If you want to find the occurrence to replace it, use one of the overloads of Regex.Replace() that uses a MatchEvaluator (e.g. Regex.Replace(String, String, MatchEvaluator). Here's the code:

using System;
using System.Collections.Generic;
using System.Text;
using System.Text.RegularExpressions;

namespace ConsoleApplication1
{
    class Program
    {
        static void Main(string[] args)
        {
            string input = "abcdabcd";

            // Replace *second* a with m

            string replacedString = Regex.Replace(
                input,
                "a",
                new SecondOccuranceFinder("m").MatchEvaluator);

            Console.WriteLine(replacedString);
            Console.Read();

        }

        class SecondOccuranceFinder
        {
            public SecondOccuranceFinder(string replaceWith)
            {
                _replaceWith = replaceWith;
                _matchEvaluator = new MatchEvaluator(IsSecondOccurance);
            }

            private string _replaceWith;

            private MatchEvaluator _matchEvaluator;
            public MatchEvaluator MatchEvaluator
            {
                get
                {
                    return _matchEvaluator;
                }
            }

            private int _matchIndex;
            public string IsSecondOccurance(Match m)
            {
                _matchIndex++;
                if (_matchIndex % 2 == 0)
                    return _replaceWith;
                else
                    return m.Value;
            }
        }
    }
}

There's no "direct" way of doing so but you can specify the pattern twice as in: a[^a]*a that match up to the second "a".

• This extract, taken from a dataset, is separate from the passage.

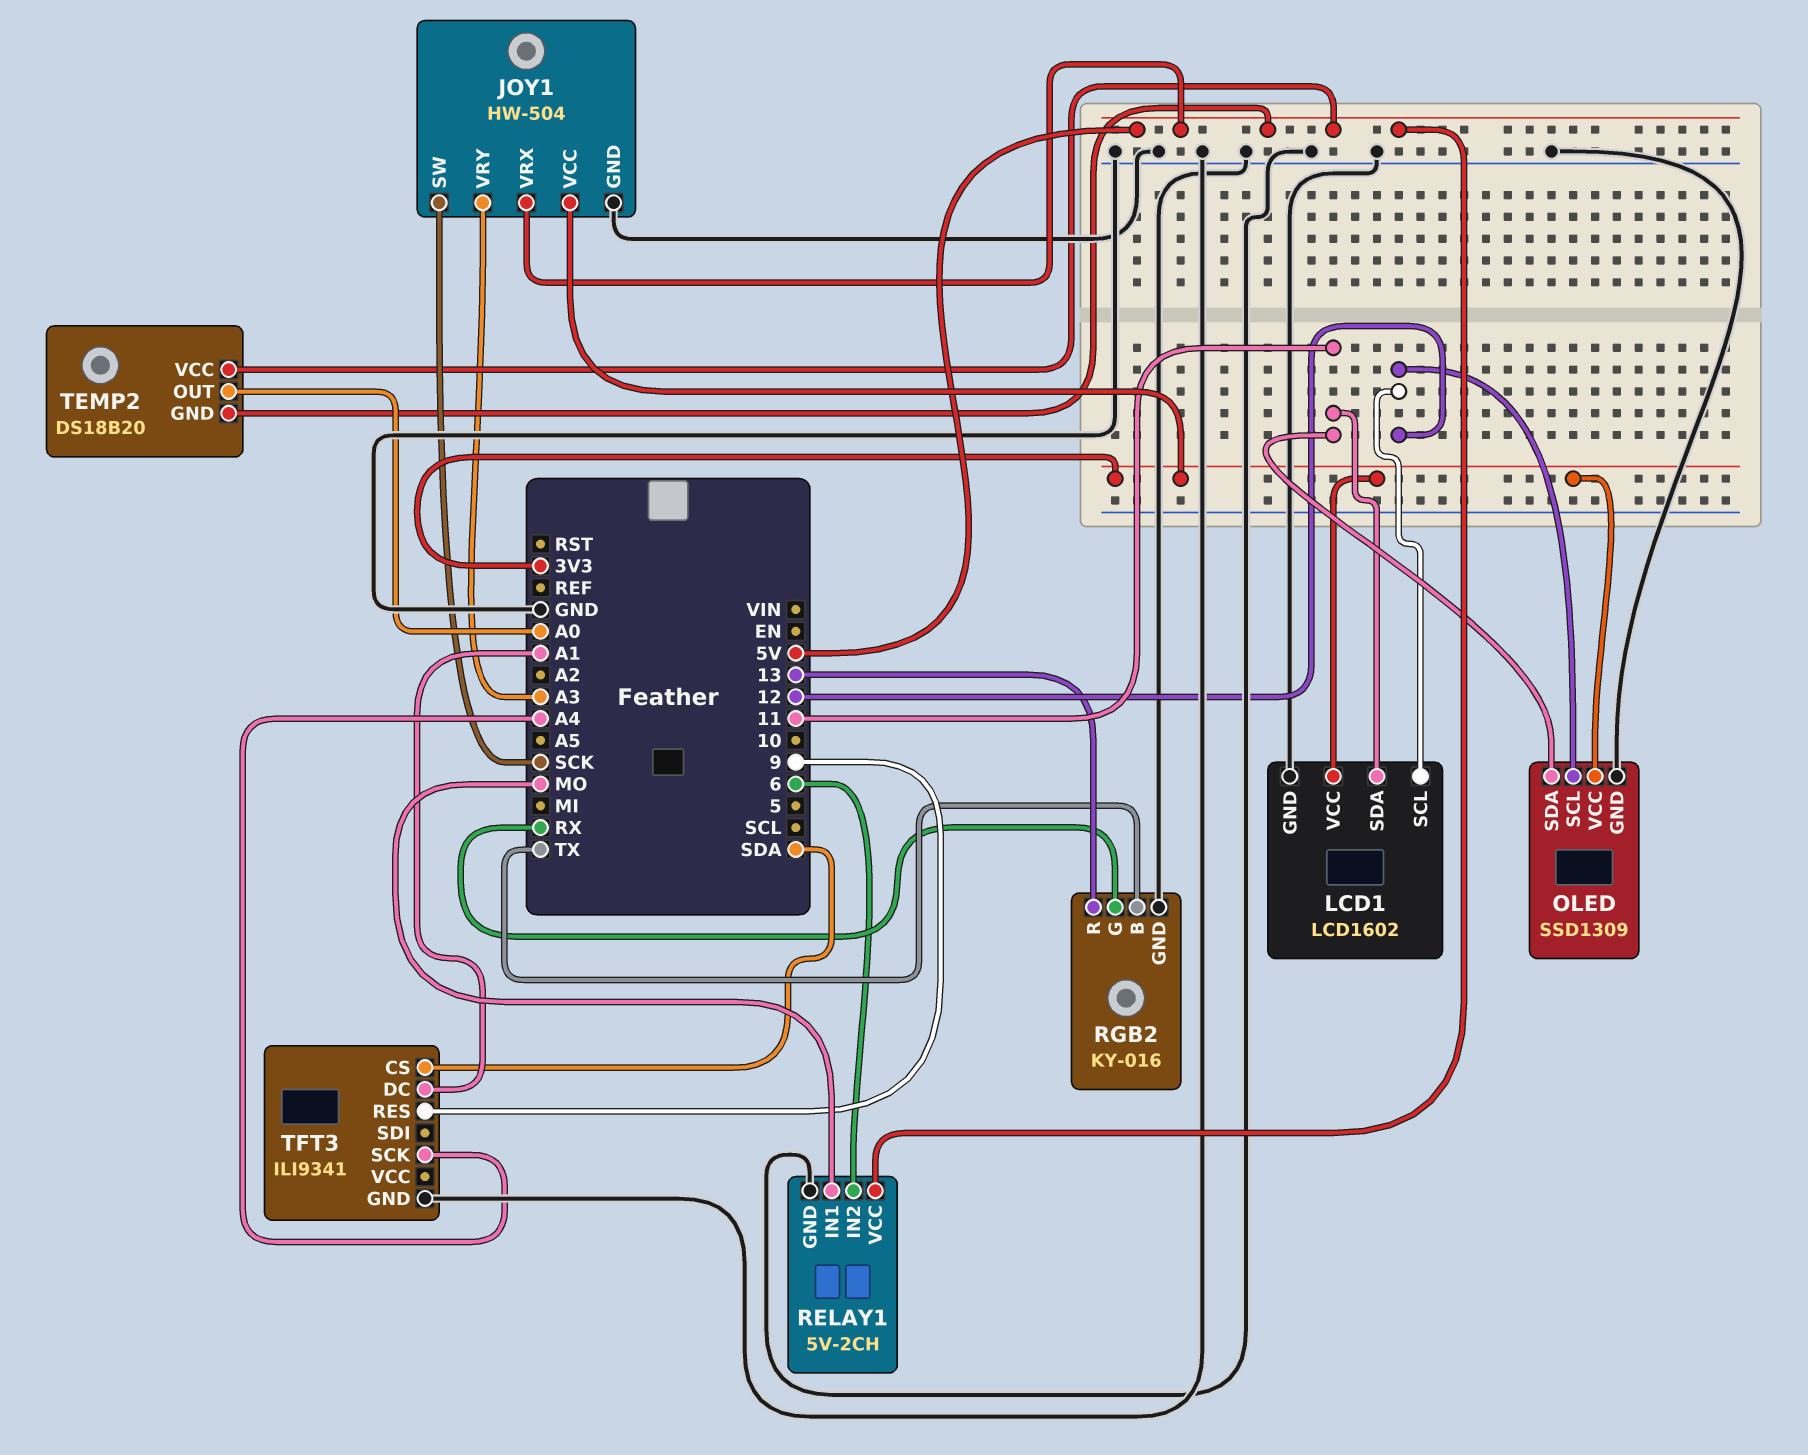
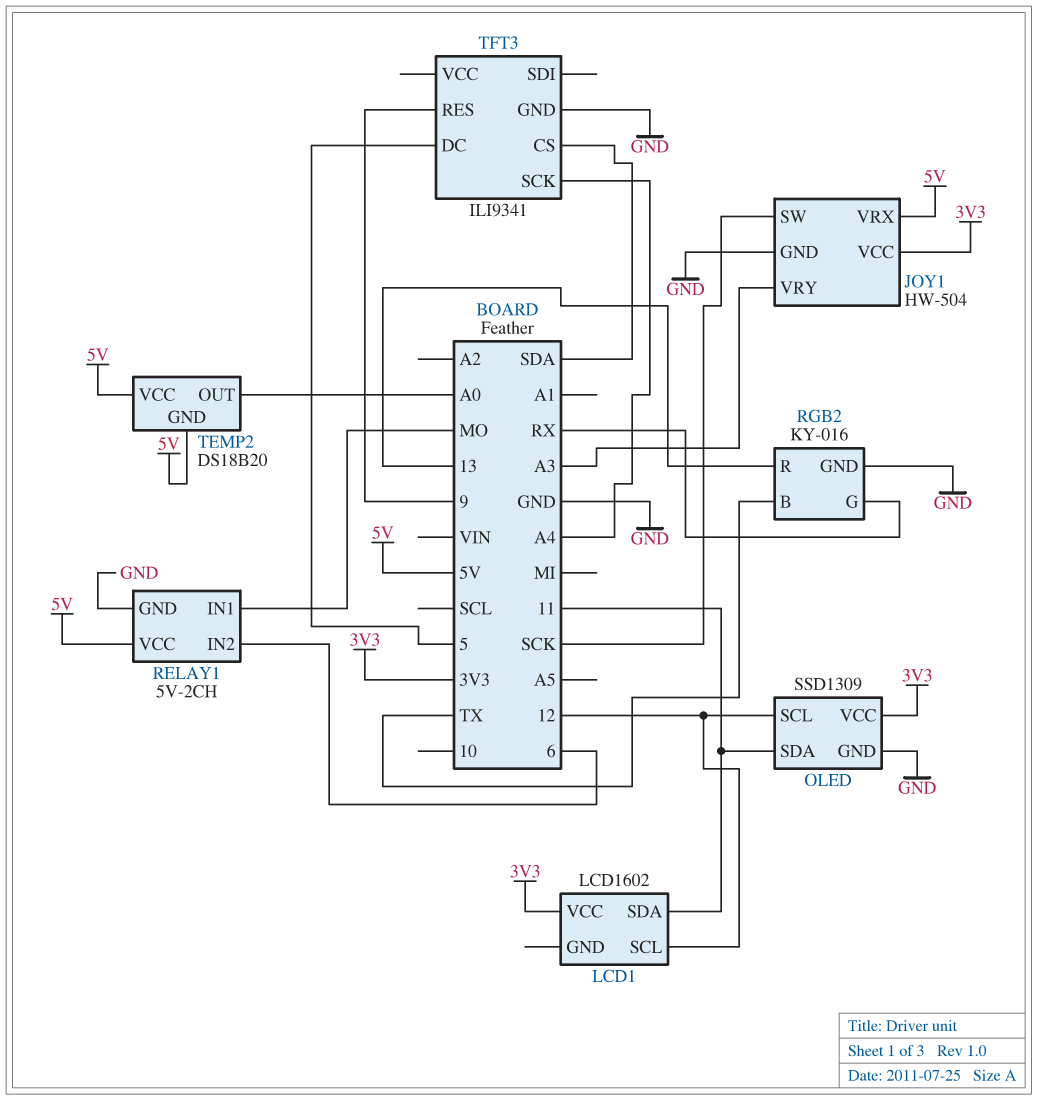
LCD1 pin GND: GND -> none
TFT3 pin DC: A1 -> 5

The alternative is to use your programming language (perl? C#? ...) to match the first occurence and then the second one.

EDIT: I've seen other responded using the "non-greedy" operators which might be a good way to go, assuming you have them in your regex library!

Back references can find interesting solutions here. This regex:

([a-z]+).*(\1)

will find the longest repeated sequence.

This one will find a sequence of 3 letters that is repeated:

([a-z]{3}).*(\1)

Would something like

(pattern.*?(pattern))*

work for you?

Edit:

The problem with this is that it uses the non-greedy operator *?, which can require an awful lot of backtracking along the string instead of just looking at each letter once. What this means for you is that this could be slow for large gaps.

Suppose the pattern you want is abc+d. You want to match the second occurrence of this pattern in a string.

You would construct the following regex:

abc+d.*?(abc+d)

This would match strings of the form: <your-pattern>...<your-pattern>. Since we're using the reluctant qualifier *? we're safe that there cannot be another match of between the two. Using matcher groups which pretty much all regex implementations provide you would then retrieve the string in the bracketed group which is what you want.